SD - Document Translation
Translation Problem
- n sources to n-1 targets
- Direct: n * (n-1)
- Intermediate: 2n
- Characteristics of intermediate
- Allows representation of all information content of the source
- Separates content/structure and layout so content/structure can be rendered in multiple ways from the intermediate, as desired
- Difficulty of up, down translation --- Many to one, one to many, m:n
- Sources of inconsistency
- markup selection, ordering
- ambiguity, overloading of symbols
- semantic vs. syntactic orientation
- Examples of difficult translations
- math: fonts, sizes, spacing, meaning of adjacency (long string, product)

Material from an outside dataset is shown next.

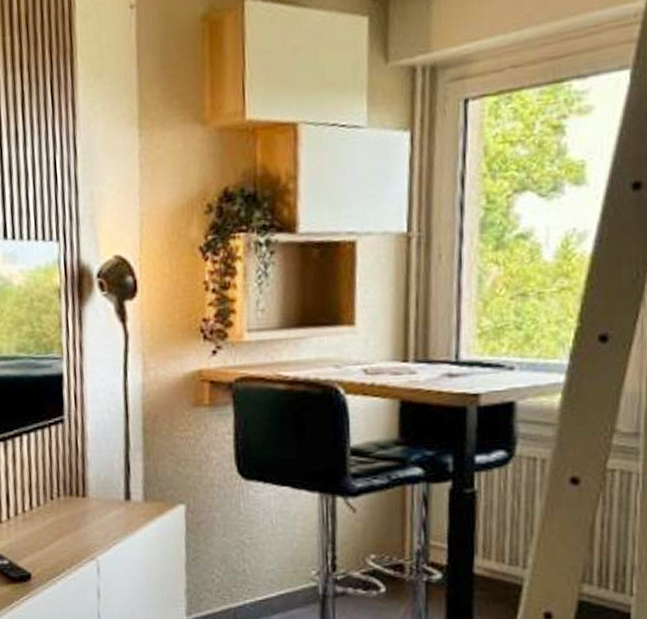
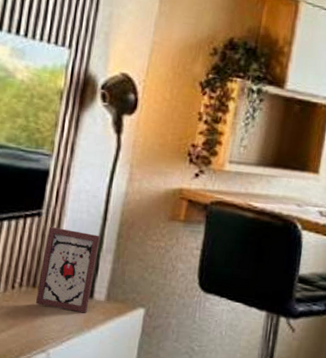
picture frame: none [74,431,128,517] -> present [35,226,101,313]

- tables: multiline fields
- Types of translation fidelity
- Hardcopy: looks the same when printed: PostScript, PDF
- Screen: appears roughly the same on screen, using various editors: lines rewrap as
window size changes, paragraphs break appropriately
- Editing: screen fidelity + document editable as on original system
ICA Approach
- ICA Approach
- Formal model, with braced languages
- Translation (down) and inverse translation (up)

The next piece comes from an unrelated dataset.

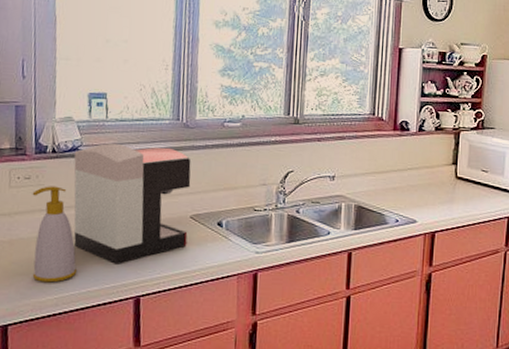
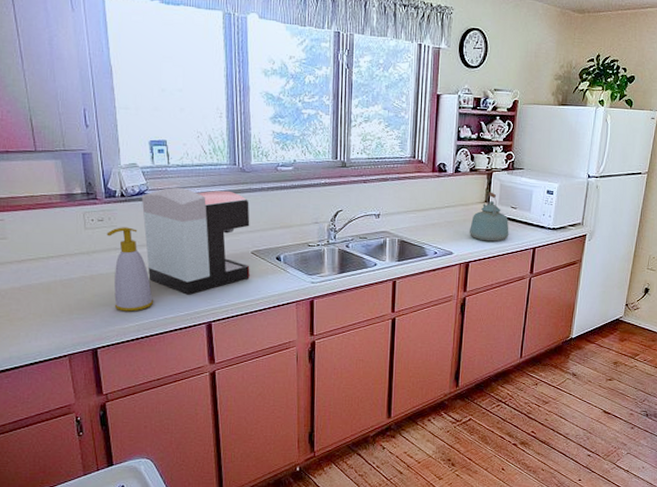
kettle: none [434,153,480,209] -> present [469,192,509,242]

- Developers to specify grammars, translations
- Users to apply translators, resolve ambiguities
- SGML intermediate
- Develop DTD
- Identify mappings
- Replacement
- Context, history dependent
- Ambiguous, so need human help
ICA Tools
- Develop Grammar
- BNF, SGML DTD, ICA spec, Yacc
- Replace Tags
- Insert Tags
- Map Specific to General
- Map General to Specific
So, translation problems are difficult, but the ICA-style
approach of translating up to SGML and then
down to the target, is one important approach.